_Description of the task_: The string "scale" may appear on lines of the entries below; report how many such lines there are, and only that.

(Stored dataset items)
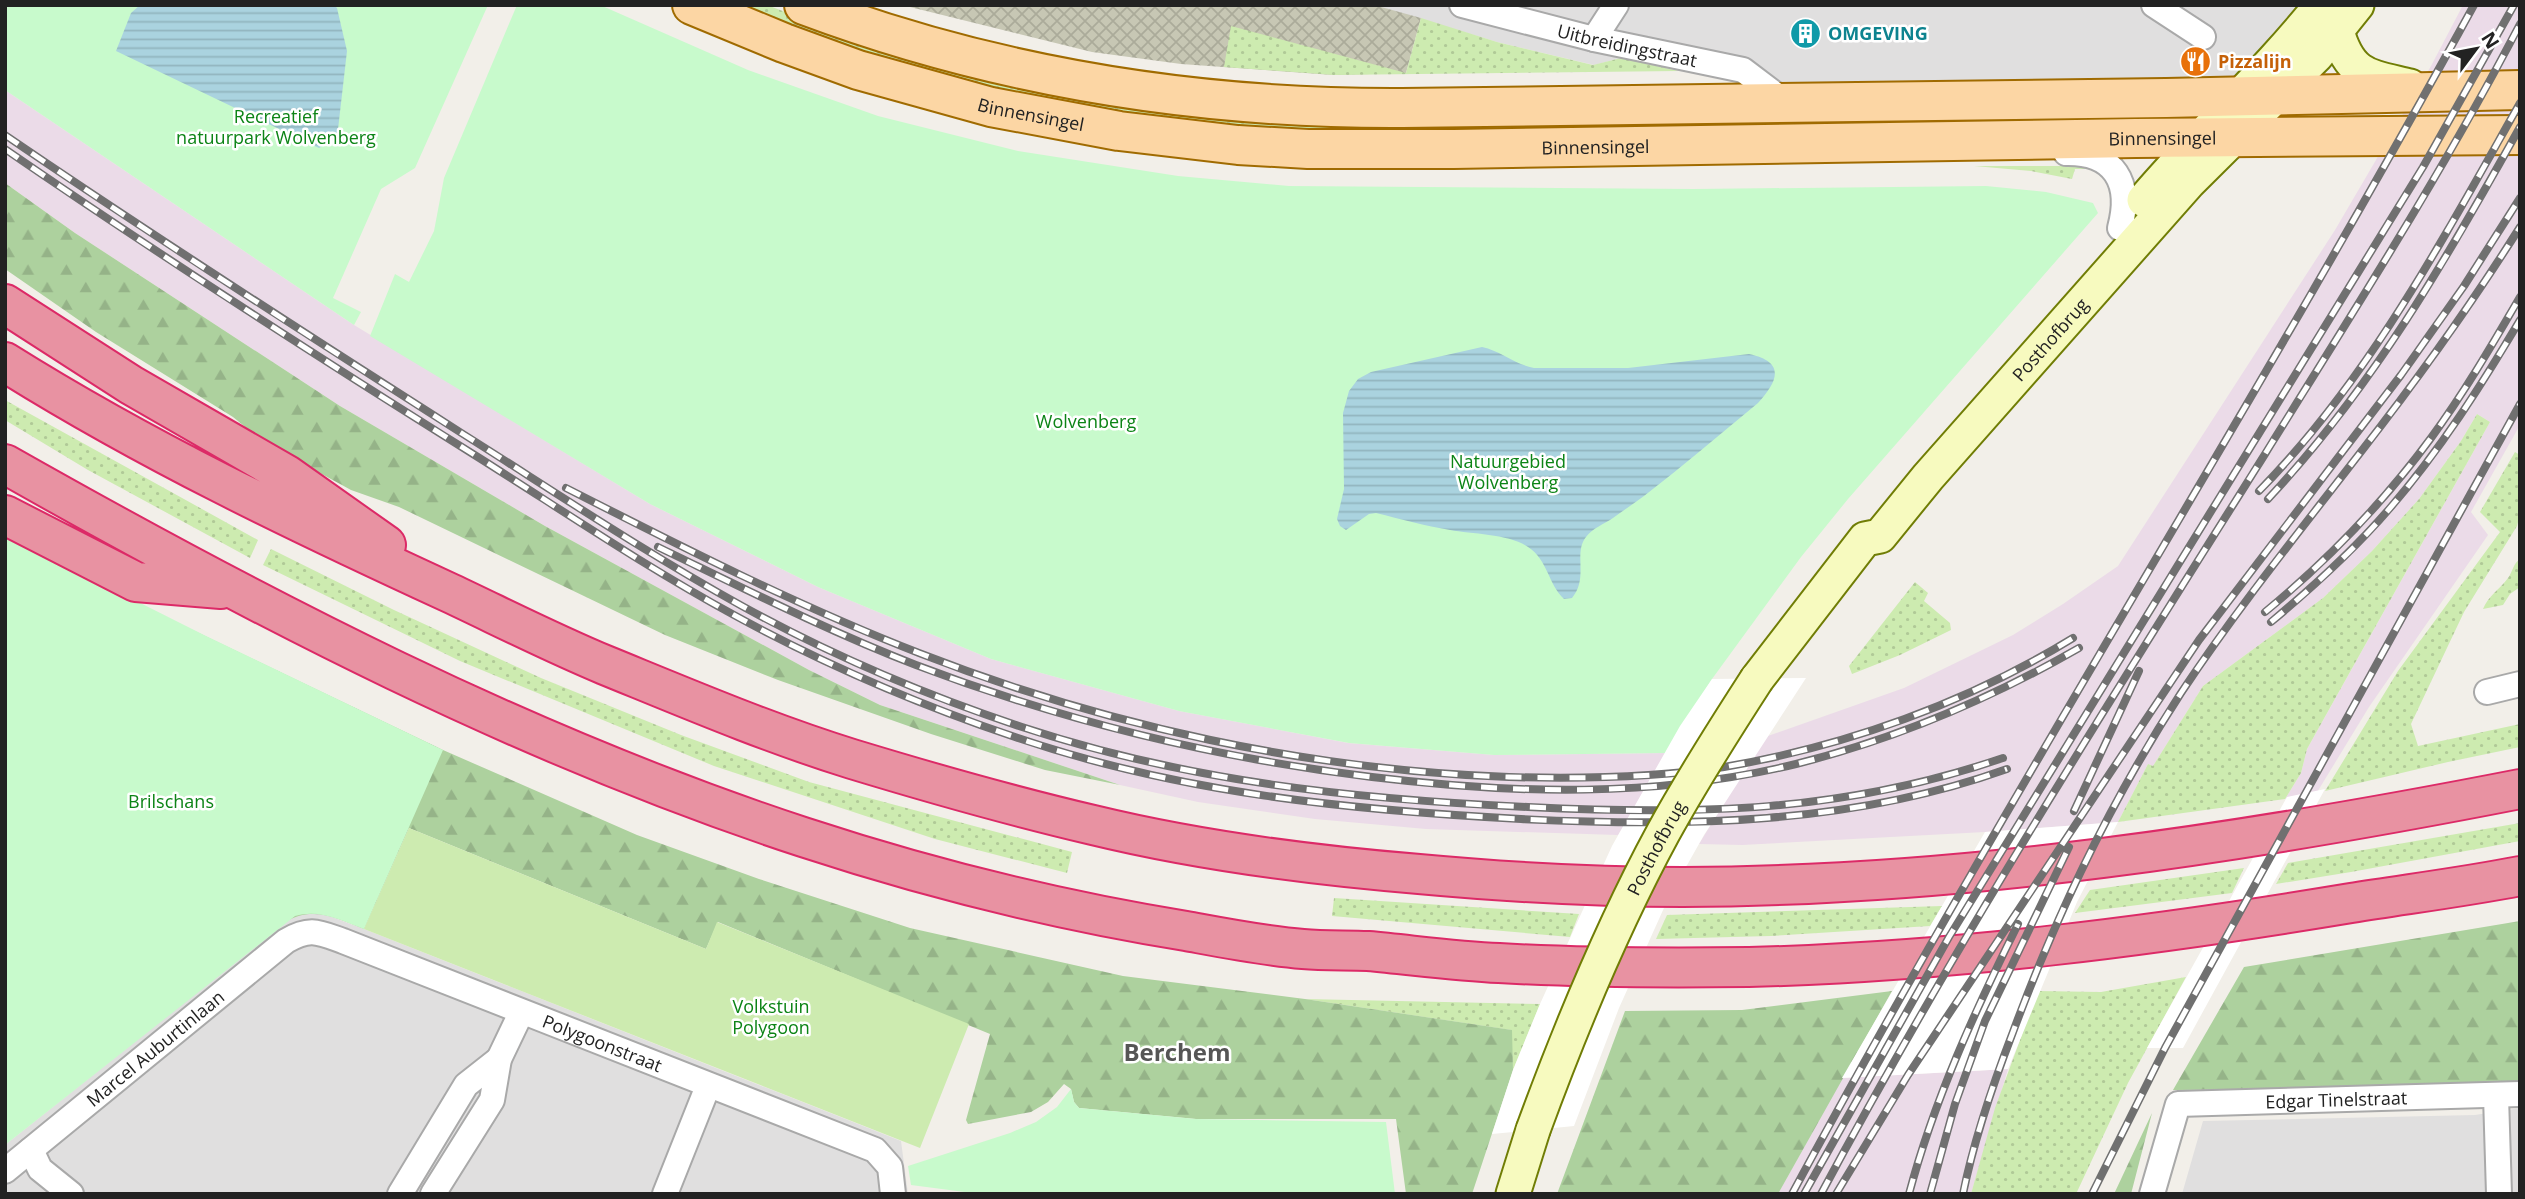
<svg xmlns="http://www.w3.org/2000/svg" width="2525" height="1199" font-family="'Open Sans',sans-serif">
<defs>
<pattern id="construction-cross-hatch" width="8" height="8" patternUnits="userSpaceOnUse" patternTransform="scale(1.75)"><rect width="8" height="8" fill="#c7c7b4"/><path d="M0 0l8 8M0 8l8-8" fill="none" stroke="#abab9a"/></pattern>
<pattern id="grass-dots" width="8" height="8" patternUnits="userSpaceOnUse" patternTransform="scale(1.75)"><rect width="8" height="8" fill="#cdebb0"/><path d="M2 2h.1M6 6h.1" fill="none" stroke="#b0c997" stroke-width="1.8" stroke-linecap="round"/></pattern>
<pattern id="forest-firs" width="22" height="20" patternUnits="userSpaceOnUse" patternTransform="scale(1.75)"><rect width="22" height="20" fill="#add19e"/><path d="M5 1l3.5 6h-7zM16 11l3.5 6h-7z" fill="#95b388"/></pattern>
<pattern id="water-rules" width="6" height="5" patternUnits="userSpaceOnUse" patternTransform="scale(1.75)"><rect width="6" height="5" fill="#aad3df"/><path d="M0 2.5h6" fill="none" stroke="#92b5bf"/></pattern>
</defs>
<rect width="100%" height="100%" fill="#f2efe9"/>
<path fill="#e0dfdf" d="M1374,5H2306L2236,78L1757,93L1734,76L1679,71L1621,58L1594,65L1497,42Z
M307,913H321L364,929L901,1141L908,1194H5V1145L284,923L295,916Z
M2520,1108V1194H2182L2203,1121L2475,1115Z"/>
<path fill="#ebdbe8" d="M2463,5H2520V425L2471,512L2488,535L2369,707L2316,794L2285,799L2301,773L2307,749L2490,422L2477,414L2461,441L2419,499L2372,551L2323,598L2203,686L2153,766L2148,764L2118,822L1985,832L1742,845L1699,844L1765,737L1904,688L2013,635L2063,604L2118,566L2335,230L2431,66Z
M5,90L354,325L650,504L818,587L991,659L1179,711L1348,743L1494,755L1666,753L1618,835L1426,829L1315,819L1198,802L1120,785L880,705L809,670L545,526L340,406L75,233L5,183Z
M2008,1069L1971,1194H1778L1842,1078Z"/>
<path fill="url(#construction-cross-hatch)" d="M902,5H1374L1421,18L1406,73L1334,75L1181,64L1092,52Z"/>
<path fill="url(#grass-dots)" d="M727,5H767L843,34L926,61L1736,122L1698,132L1357,137L1107,114L929,76Z
M1421,18L1497,42L1593,65L1621,58L1679,71L1334,75L1224,67L1231,26L1406,73Z
M2073,159L2099,169H2075L2072,179L2031,171L1974,166H2068Z
M5,400L258,540L250,558L88,470L5,420Z
M2477,414L2490,422L2336,697L2307,749L2301,773L2285,799L2118,822L2148,764L2153,766L2203,686L2323,598L2372,551L2419,499L2461,441Z
M2515,452L2520,455V514L2517,526L2464,612L2411,724L2418,746L2520,724V747L2448,762L2325,791L2398,671L2500,532L2480,512Z
M271,549L394,610L541,678L681,735L809,782L1072,852L1067,873L935,839L714,766L460,661L263,565Z
M2520,559V587L2510,594L2503,605L2483,609C2488,596 2500,589 2508,578C2513,571 2513,564 2520,559Z
M1915,582L1928,593L1924,601L1950,623L1951,630L1900,655L1852,674L1849,666Z
M2520,823V841L2351,872L2276,884L2288,863Z
M2244,868L2232,893L2075,913L2090,890Z
M1334,898L1579,914L1570,937L1332,916Z
M1942,906L1930,926L1771,936L1656,939L1667,915Z
M2186,977L2128,1083L2076,1194H1971L1995,1108L2038,991L2101,992Z
M1305,999L1540,1004L1513,1070L1511,1030Z"/>
<path fill="url(#forest-firs)" d="M5,183L75,233L340,406L545,526L809,670L880,705L1120,785L1045,770L931,734L778,680L665,635L399,507L351,490L265,443L233,417L96,332L5,269Z
M180,624L443,750L637,835L759,879L910,928L1123,976L1305,999L1512,1030L1513,1070L1472,1194H1406L1396,1119H1196L1079,1108L1074,1102L1071,1089L1064,1084L1048,1102L1031,1112L968,1124L966,1120L990,1034L718,922L706,949L409,828L364,929C335,918 312,905 284,923Z
M2520,921V1093L2515,1088L2173,1090L2244,967Z
M1892,991L1778,1194H1557L1625,1011L1742,1010Z
M2152,1113L2131,1194H2114Z"/>
<path fill="#c8facc" d="M5,5H488L415,168L381,189L333,298L361,312L354,325L5,90Z
M517,5H600L748,70L878,116L1018,151L1178,176L1289,186L1694,189L1986,186L2046,192L2093,203L2098,213L1848,499L1801,557L1712,679L1666,753L1494,755L1349,743L1179,711L991,659L818,587L650,504L370,336L395,274L409,282L434,231L444,178Z
M5,535L204,635L443,750L364,929C340,920 320,909 295,916L5,1145Z
M1071,1089L1074,1102L1079,1108L1196,1119L1386,1122L1395,1194H980L911,1185L908,1166L1010,1133L1036,1122L1057,1107Z"/>
<path fill="#cdebb0" d="M409,828L706,949L717,922L969,1024L920,1148L364,929Z"/>
<path fill="url(#water-rules)" d="M140,5H334L337,8L347,51L337,138L319,148L116,51L131,13Z
M1482,347C1501,351 1514,364 1534,368H1628L1749,354C1786,362 1778,381 1758,403C1720,434 1683,466 1644,496C1634,503 1623,511 1613,518C1604,524 1593,528 1586,537C1573,553 1589,578 1572,598L1564,599C1548,584 1548,560 1528,547C1510,534 1472,534 1450,530C1425,526 1401,519 1376,513L1369,514L1346,530L1340,526L1337,519L1344,489L1343,413L1349,391L1358,379L1371,372Z"/>
<path fill="#fff" d="M1806,678L1704,835L1668,899L1619,1008L1574,1126L1492,1134L1513,1070L1540,1004L1612,846L1680,726L1712,679Z
M2325,789L2183,1048H2147L2287,797Z
M2118,822L2077,902L2008,1069L1842,1078L1985,832Z"/>
<g fill="none" stroke-linecap="round" stroke-linejoin="round">
<defs>
<g id="street">
<path id="s1" d="M1462,5L1594,39L1743,70L1784,101"/>
<path d="M2154,5L2203,37"/>
<path d="M1594,39L1616,5"/>
<path d="M2066,153C2115,152 2132,183 2120,228"/>
<path d="M2487,692L2520,684"/>
<path d="M2496,1096L2499,1194"/>
<path d="M31,1150L40,1169L71,1194"/>
<path id="s2" d="M5,1171L286,941C310,927 318,932 343,941L875,1150L890,1167L893,1194"/>
<path d="M400,1194L466,1085L499,1059"/>
<path d="M433,1194L492,1100L499,1059L521,1013"/>
<path d="M665,1194L708,1086"/>
<path id="s3" d="M2152,1194L2178,1104L2520,1094"/>
</g>
<g id="secondary">
<path d="M2337,31C2350,77 2369,76 2410,86"/>
<path d="M2144,200C2201,133 2266,74 2321,5"/>
<path id="s4" d="M1757,679L1865,539L1880,536L1928,477L2189,182L2317,55L2357,5"/>
<path d="M1513,1194L1533,1130"/>
</g>
<g id="primary">
<path id="s5" d="M692,5L784,43L858,70L991,107L1119,131L1238,145L1308,149H1454L2136,138L2520,135"/>
<path d="M804,5C996,77 1197,109 1402,108L2166,98L2520,90"/>
</g>
<path id="highway" d="M5,304L131,385L287,475L386,545
M5,362C147,451 298,523 450,593C501,617 552,643 605,665C686,698 768,733 852,759C931,783 1012,806 1093,825C1200,851 1310,865 1419,874C1506,882 1595,887 1683,887C1964,886 2244,843 2520,789
M5,464C261,609 523,745 803,837C928,878 1056,910 1186,931C1224,938 1264,946 1303,949C1324,951 1347,950 1368,951C1412,955 1456,961 1499,963C1582,968 1666,968 1749,967C1951,962 2152,936 2351,903C2407,894 2464,887 2520,876
M5,515L136,582L221,589"/>
</defs>
<use href="#street" stroke="#a9a9a9" stroke-width="28"/>
<use href="#secondary" stroke="#707d05" stroke-width="37"/>
<use href="#primary" stroke="#a06b00" stroke-width="42"/>
<use href="#highway" stroke="#dc2a67" stroke-width="42"/>
<use href="#street" stroke="#fff" stroke-width="24"/>
<use href="#secondary" stroke="#f7fabf" stroke-width="33"/>
<use href="#primary" stroke="#fcd6a4" stroke-width="38"/>
<use href="#highway" stroke="#e892a2" stroke-width="38"/>
<defs>
<path id="rail" d="M5,135C156,238 309,336 463,434C555,492 646,553 742,606C831,655 925,695 1022,727C1190,782 1353,799 1528,807C1696,815 1842,813 2003,758
M5,149C159,255 315,355 473,454C559,508 644,566 734,615C824,664 917,704 1015,737C1179,793 1348,810 1521,819C1686,827 1850,825 2007,769
M566,488C682,547 798,606 919,653C1106,726 1309,770 1509,777C1581,779 1653,778 1724,767C1846,746 1967,703 2073,638
M2259,491C2369,379 2443,239 2520,103
M2268,499C2373,387 2446,260 2520,127
M658,547C743,588 828,631 916,665C1063,721 1216,758 1372,777C1513,794 1657,798 1796,764C1896,739 1990,699 2079,648
M2265,612C2327,561 2383,503 2431,438C2464,393 2492,345 2520,297
M2271,622C2313,587 2354,550 2390,508C2440,450 2481,386 2520,320
M2074,811L2139,671
M1792,1194C2009,791 2255,406 2474,5
M1804,1194L1949,937L2423,167L2514,5
M1821,1194C1957,940 2112,698 2265,454C2353,312 2443,172 2520,24
M1836,1194L1908,1075L2199,640L2401,375L2464,286L2520,198
M1909,1194C1934,1100 1975,1011 2018,924
M1930,1194L1955,1104L1985,1021L2069,847
M1963,1194C1974,1139 1993,1084 2013,1032C2057,913 2112,799 2181,693C2236,610 2299,532 2360,453C2417,380 2471,305 2520,227
M2092,1194L2165,1048L2520,404"/>
</defs>
<use href="#rail" stroke="#707070" stroke-width="8"/>
<use href="#rail" stroke="#fff" stroke-width="5" stroke-dasharray="16" stroke-linecap="butt"/>
<defs>
<g id="secondary-bridge">
<path id="s6" d="M1533,1130C1570,1029 1611,929 1663,833C1692,780 1724,730 1757,679"/>
</g>
</defs>
<use href="#secondary-bridge" stroke="#707d05" stroke-width="37" stroke-linecap="butt"/>
<use href="#secondary-bridge" stroke="#f7fabf" stroke-width="33"/>
</g>
<defs>
<symbol id="building-disc" viewBox="-11 -11 22 22"><circle r="9.5" fill="#0f9aa8" stroke="#fff"/><path d="M-4-6H4V6H1V3H-1V6H-4ZM-2.5-4.3h1.7v1.8h-1.7ZM.8-4.3h1.7v1.8H.8ZM-2.5-1h1.7V.8h-1.7ZM.8-1h1.7V.8H.8Z" fill="#fff"/></symbol>
<symbol id="restaurant-disc" viewBox="-11 -11 22 22"><circle r="9.5" fill="#e8710a" stroke="#fff"/><path d="M-5-6h1v4h1v-4h1v4h1v-4h1v5L-1.5 .5V6h-2V.5L-5-1ZM5-6V6H3V1.5H1.5Q1.5-4 5-6Z" fill="#fff"/></symbol>
</defs>
<g fill-rule="evenodd">
<use href="#building-disc" x="1788" y="16" width="35" height="35"/>
<use href="#restaurant-disc" x="2178" y="44" width="35" height="35"/>
</g>
<g text-anchor="middle" dominant-baseline="central" stroke-width="5" stroke-linejoin="round" paint-order="stroke">
<g font-size="18" font-weight="bold" fill="#0d838f" stroke="#fff" text-anchor="start">
<text x="1828" y="33">OMGEVING</text>
</g>
<g font-size="18" fill="#222" stroke="#fff">
<text stroke="none"><textPath href="#s1" startOffset="170">Uitbreidingstraat</textPath></text>
<text stroke="none"><textPath href="#s5" startOffset="357">Binnensingel</textPath></text>
<text stroke="none"><textPath href="#s5" startOffset="1491">Binnensingel</textPath></text>
<text stroke="none"><textPath href="#s5" startOffset="924">Binnensingel</textPath></text>
<text stroke="none"><textPath href="#s4" startOffset="452">Posthofbrug</textPath></text>
<text stroke="none"><textPath href="#s6" startOffset="308">Posthofbrug</textPath></text>
<text stroke="none"><textPath href="#s2" startOffset="702">Polygoonstraat</textPath></text>
<text stroke="none"><textPath href="#s2" startOffset="194">Marcel Auburtinlaan</textPath></text>
<text stroke="none"><textPath href="#s3" startOffset="252">Edgar Tinelstraat</textPath></text>
</g>
<g font-size="18" font-weight="bold" fill="#c56008" stroke="#fff" text-anchor="start">
<text x="2218" y="61">Pizzalijn</text>
</g>
<g font-size="18" fill="#0c8416" stroke="#fff">
<text x="276" y="116">Recreatief<tspan x="276" dy="21">natuurpark Wolvenberg</tspan></text>
<text x="1086" y="421">Wolvenberg</text>
<text x="1508" y="461">Natuurgebied<tspan x="1508" dy="21">Wolvenberg</tspan></text>
<text x="171" y="801">Brilschans</text>
<text x="771" y="1006">Volkstuin<tspan x="771" dy="21">Polygoon</tspan></text>
</g>
<g font-size="24" font-weight="bold" fill="#555" stroke="#fff">
<text x="1177" y="1051">Berchem</text>
</g>
</g>
<rect width="2525" height="1199" fill="none" stroke="#222222" stroke-width="14"/>
<g transform="translate(2476 49) rotate(58)" stroke="#ffffff" stroke-width="5" paint-order="stroke">
<path d="M0-5L12 26L0 18L-12 26Z" fill="#222222"/>
<text y="-10" font-size="19" font-weight="bold" text-anchor="middle" fill="#222222">N</text>
</g>
</svg>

_Output of the exercise_: 4